SOURCE TEXT
+++

In the previous post, I outlined the Integrated Survival Strategy Framework I’ve been developing.
This time, I’ll analyze a brunch bar I recently visited.
The goal is simple: to show that this framework isn’t limited to pubs—it applies across restaurant formats. [See: Integrated Survival Strategy of Toyota pub]
1. The Brunch Bar
The core menu included:
- Eggs Benedict
- Pancakes
- Omelets
- French toast
- Burgers
- Mimosas
The brand positioning was clear: “American brunch.” Everything—from the menu language to the interior—was designed to reinforce that image. If you’re familiar with real U.S. brunch bars, the resemblance is obvious.
(1) Emotional Pricing and Sensory Design
The entire menu was written in English. For Korean customers, this immediately blocks logical price analysis. Prices sat around ₩10,000–15,000—similar to pasta. Yet it didn’t feel expensive.
Why? Because the experience leaned heavily on visual sensory design:
- Colorful plating
- Instagram-ready decor
- High-end interior (easily a $90K+ investment)
As I’ve explained before, sight, touch, and language create fast expectations—but fade just as fast.
They lead to the familiar cycle: “What’s new?”, “That’s it?”. In contrast, taste and sound leave deeper memory traces. At this brunch bar, most customers—including my group—were busy taking photos. Once posted, the incentive to return is low. From the owner’s perspective, this creates pressure: constant Instagram updates, new visuals, new plates—just to stay relevant.
(2) Taste Design (That’s It? Theory)
I ordered Eggs Benedict. Structurally, it was solid: poached egg, bun, pancetta, cheese. Tasty? Yes.
Memorable? Not really. The flavors hit all at once. Because it is physically assembled food. There was no time-based release, no rhythm across bites—unlike pasta sauces or stews that evolve as you eat. (These are chemically bonded foods.) They could have built rhythm through hollandaise. But the sauce was pre-made.
This highlights a key limitation: Physical assembly ≠ chemical flavor composition. Without cooking-driven flavor transformation, taste becomes flat over time—even if the ingredients are good.

+++

DATASET SECTION
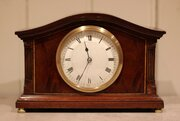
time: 11:34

+++

WHAT YOU NEED TO DO
1) Retype the brunch bar analysis word for word, everything from "Why? Because the" down to "(That’s It? Theory)".
2) According to the brunch bar analysis, in what price range did the menu items sit?
3) Write what comes next in the brunch bar analysis, starting after its final sentence.

EXPECTED OUTPUTS
1)
Why? Because the experience leaned heavily on visual sensory design:
- Colorful plating
- Instagram-ready decor
- High-end interior (easily a $90K+ investment)
As I’ve explained before, sight, touch, and language create fast expectations—but fade just as fast.
They lead to the familiar cycle: “What’s new?”, “That’s it?”. In contrast, taste and sound leave deeper memory traces. At this brunch bar, most customers—including my group—were busy taking photos. Once posted, the incentive to return is low. From the owner’s perspective, this creates pressure: constant Instagram updates, new visuals, new plates—just to stay relevant.
(2) Taste Design (That’s It? Theory)

2) Around ₩10,000–15,000, similar to pasta.

3)
(3) Competitive Advantage: CEFSR Analysis
Let’s break it down.
👉 C — Competition: Brunch bars are still relatively rare in Korea. Low saturation, for now.
👉 E — Experience: Eggs Benedict feels premium and unfamiliar. Strong differentiation.
👉 F — Franchise Risk: No major chains yet—but the model is highly replicable.
👉 S — Signal Obscurity: English menus + “American brunch” aesthetics block rational judgment. Emotion dominates → price premium becomes acceptable.
👉 R — Relative Advantage: Stronger overall appeal than nearby cafés.
Conclusion: CEFSR shows a temporary competitive edge—but franchising risk is real.
(4) Toyota Pub’s 8 Principles Analysis
Bottleneck Management
All hot items required live cooking: Eggs Benedict, pancakes, French toast. No modularity. Each chef handled one menu category.
Effectively: 1 menu = 1 chef (Compare with Toyota style 👉 1 menu = 1 tool. And 1 chef control 5 tool simultaneously)
With 3 chefs serving ~12 tables, efficiency was clearly low.
Heijunka & Kanban
Tablet ordering reduced FOH labor—but introduced rigidity. If one dish got flooded with orders, the kitchen couldn’t adapt instantly. Someone had to manually update the system. Compare that to yelling: “We’re sold out!” “Recommend something else!” That takes one second. Tablet updates take minutes. Station switching wasn’t smooth either. If Eggs Benedict piled up, someone had to abandon their station—or half-finished plates stacked up.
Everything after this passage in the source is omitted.